Text excerpt:
+===+

In Los Angeles Yordan did some uncredited writing on The Devil and Daniel Webster (1941), directed by Dieterle, and then was credited as co writer on the jazz project, Syncopation (1942), directed by Dieterle at RKO.[11]
He also worked briefly at Columbia Pictures as a staff writer.
Yordan wrote a script for the King Brothers, Dillinger, which was too expensive to produce. They suggested he write something less expensive. He came up with a melodrama, The Unknown Guest (1943).[11]
The Kings liked his work and hired Yordan to write Johnny Doesn't Live Here Anymore (1944) and When Strangers Marry (1944), although Dennis Cooper wrote the first draft which Yordan then rewrote. They all did well enough for Yordan to be able to make Dillinger (1945).[12] Reportedly, he wrote the script with William Castle and Robert Tasker, neither of whom received any credit.[5] The screenplay earned Yordan an Oscar nomination, a first for Monogram Pictures.
Yordan wrote Woman Who Came Back (1945) for Republic Pictures and Whistle Stop (1946) for producer Seymour Nebenzal starring Ava Gardner. Yordan was an associate producer on the latter.[13] He did uncredited work on Why Girls Leave Home (1945).[citation needed]
The King Brothers used him again for Suspense (1946) then he wrote The Chase (1946) for Nebenzal.
In 1948 he sold his script Joe MacBeth to Nasser Studios.[14] (It would be made years later.)
The Kings got him to do a Western, Bad Men of Tombstone (1949).
According to Patrick McGilligan Yordan thrived in Hollywood.
It was the perfect jungle for expression of his genius at supplying the demand. In short order, he became known among producers as a bravura "spitballer," that is, one who can talk a good script (and one has only to meet Yordan to appreciate how spellbinding is his vernacular). He became a much-sought-after script doctor and coarse dialogue specialist, often arriving at the 11th hour to contribute the famed lightning-quick "Yordan touch." A lot of his work went uncredited.[15]
Yordan had written a play based on Eugene O'Neill's Anna Christie, adapted to be about a Polish American family and titled Anna Lucasta. Later he found out that Abram Hill had rewritten the same play for the American Negro Theater in New York. The lighter, more comedic production had received critical accolades.[5] Yordan received financial backing and signed an agreement with Hill and producer John Wildberg. Anna Lucasta was revised with a gala opening at the Mansfield Theatre on August 30, 1944.[5] It was a tremendous success, running for a record 957 performances [16] and leading to two film adaptations.
Yordan had hired several writers to rewrite Anna Lucasta before the play premiered on Broadway. In 1947, Lee Richardson, Antoinette Perry and Brock Pemberton sued Yordan for not paying them.[5] The American Negro Theater was contracted to receive five percent of all production rights and two percent of the subsidiary rights for Anna Lucasta if the play went on the road with a different cast,[5] however they received considerably less than that for the Broadway show and none at all for the tour or any of the films.[17] When Anna Lucasta went to Broadway, the new production retained only a few of the ANT actors.

+===+

Questions:
a) For each statement, say yes or no depending on whether the Yordan career text supports it, and quote the words that decide it. (i) Anna Lucasta ran for 957 performances. (ii) Yordan wrote the first draft of When Strangers Marry. (iii) Yordan sold his script Joe MacBeth to Nasser Studios in 1948.
b) Quote the Yordan career text word for word, everything from "Yordan had hired" down to "the ANT actors.".
Answer from the Yordan career text alone.

Collected data:
+===+

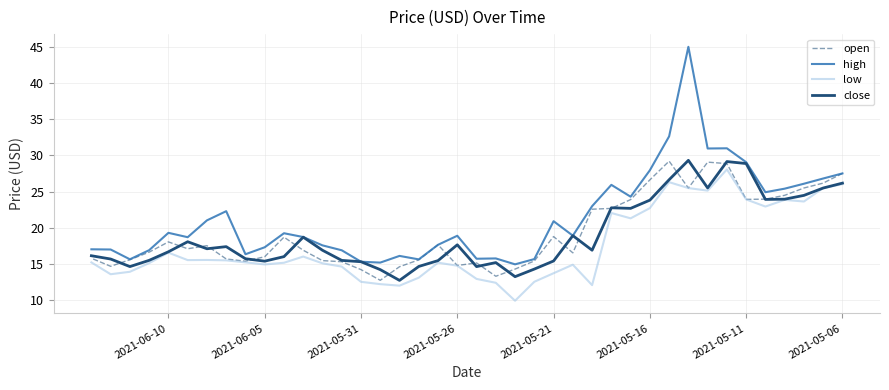

True or false: close and high cross at least once.

False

+===+

Task-by-task outputs:
a)
(i) Yes: "running for a record 957 performances"
(ii) No: "Dennis Cooper wrote the first draft which Yordan then rewrote"
(iii) Yes: "In 1948 he sold his script Joe MacBeth to Nasser Studios."

b)
Yordan had hired several writers to rewrite Anna Lucasta before the play premiered on Broadway. In 1947, Lee Richardson, Antoinette Perry and Brock Pemberton sued Yordan for not paying them.[5] The American Negro Theater was contracted to receive five percent of all production rights and two percent of the subsidiary rights for Anna Lucasta if the play went on the road with a different cast,[5] however they received considerably less than that for the Broadway show and none at all for the tour or any of the films.[17] When Anna Lucasta went to Broadway, the new production retained only a few of the ANT actors.